# Text shown:
■ ■ ■ ■ ■

What Exactly is an IR35? Here Are The Basics

IR35 legislation was introduced by the Government in April 2000. It is designed to tax people deemed to be in ‘disguised employment’ at a rate similar to those in permanent employment. IR35 was introduced to avoid people leaving full time employment and then returning to the same job as a contractor, therefore reducing their tax and national insurance liability. All contractors who do not meet the Inland Revenues self-employment criteria are affected by IR35.
How it Works
The issue for contractors is whether or not their responsibility, liability and control is the same for permanent employees and if so they would fall under the IR35 legislation. Contractors would then have to pay full tax and National Insurance and would have reduced expense allowances.
What Exactly is an IR35? Here Are The Basics
The main factor with IR35 is to determine whether the contractor is employed or self-employed under HMRC’s guidelines. Schedule E national insurance and taxation will have to be paid by those contractors liable to IR35. This will result in an increase in tax and national insurance liability and prevents contractor companies from retaining profits. Ultimately, it may be a good move to seek out specialist accounting to manage your IR35.

■ ■ ■ ■ ■

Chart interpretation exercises
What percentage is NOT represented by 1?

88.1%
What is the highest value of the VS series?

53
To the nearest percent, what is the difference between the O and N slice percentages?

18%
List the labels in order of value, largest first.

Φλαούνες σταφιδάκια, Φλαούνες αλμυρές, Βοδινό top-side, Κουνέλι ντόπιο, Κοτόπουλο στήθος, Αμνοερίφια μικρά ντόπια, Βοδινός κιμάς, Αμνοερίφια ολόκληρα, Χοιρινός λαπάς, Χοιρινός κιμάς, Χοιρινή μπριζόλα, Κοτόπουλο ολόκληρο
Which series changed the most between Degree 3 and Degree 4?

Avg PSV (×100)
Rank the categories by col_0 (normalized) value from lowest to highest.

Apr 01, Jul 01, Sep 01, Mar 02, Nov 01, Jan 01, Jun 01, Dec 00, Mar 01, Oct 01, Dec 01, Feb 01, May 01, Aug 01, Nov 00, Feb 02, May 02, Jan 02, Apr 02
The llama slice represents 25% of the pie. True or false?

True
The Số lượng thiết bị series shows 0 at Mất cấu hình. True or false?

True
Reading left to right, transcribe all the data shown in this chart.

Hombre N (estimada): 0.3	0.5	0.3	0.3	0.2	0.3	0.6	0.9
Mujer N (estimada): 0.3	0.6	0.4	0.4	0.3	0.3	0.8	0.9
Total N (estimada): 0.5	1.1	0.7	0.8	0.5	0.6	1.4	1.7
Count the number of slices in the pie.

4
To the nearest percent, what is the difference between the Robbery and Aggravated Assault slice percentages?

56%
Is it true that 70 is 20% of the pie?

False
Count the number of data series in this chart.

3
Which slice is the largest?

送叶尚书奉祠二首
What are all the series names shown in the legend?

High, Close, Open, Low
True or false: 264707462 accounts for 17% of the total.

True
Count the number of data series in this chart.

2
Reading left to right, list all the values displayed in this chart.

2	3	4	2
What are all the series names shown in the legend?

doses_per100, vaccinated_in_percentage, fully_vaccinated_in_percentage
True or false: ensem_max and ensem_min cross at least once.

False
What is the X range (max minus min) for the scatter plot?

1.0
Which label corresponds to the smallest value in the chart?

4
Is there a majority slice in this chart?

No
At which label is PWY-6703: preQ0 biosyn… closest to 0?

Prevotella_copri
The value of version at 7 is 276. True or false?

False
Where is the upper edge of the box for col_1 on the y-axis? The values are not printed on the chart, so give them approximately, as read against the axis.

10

■ ■ ■ ■ ■

# Work to complete:
1) According to the IR35 text, when was IR35 legislation introduced?
2) Reproduce word for word the stretch of the IR35 text from "How it Works" through "reduced expense allowances.".
The items have no connection to the text about IR35.

# Answers to the problems:
1) In April 2000.

2)
How it Works
The issue for contractors is whether or not their responsibility, liability and control is the same for permanent employees and if so they would fall under the IR35 legislation. Contractors would then have to pay full tax and National Insurance and would have reduced expense allowances.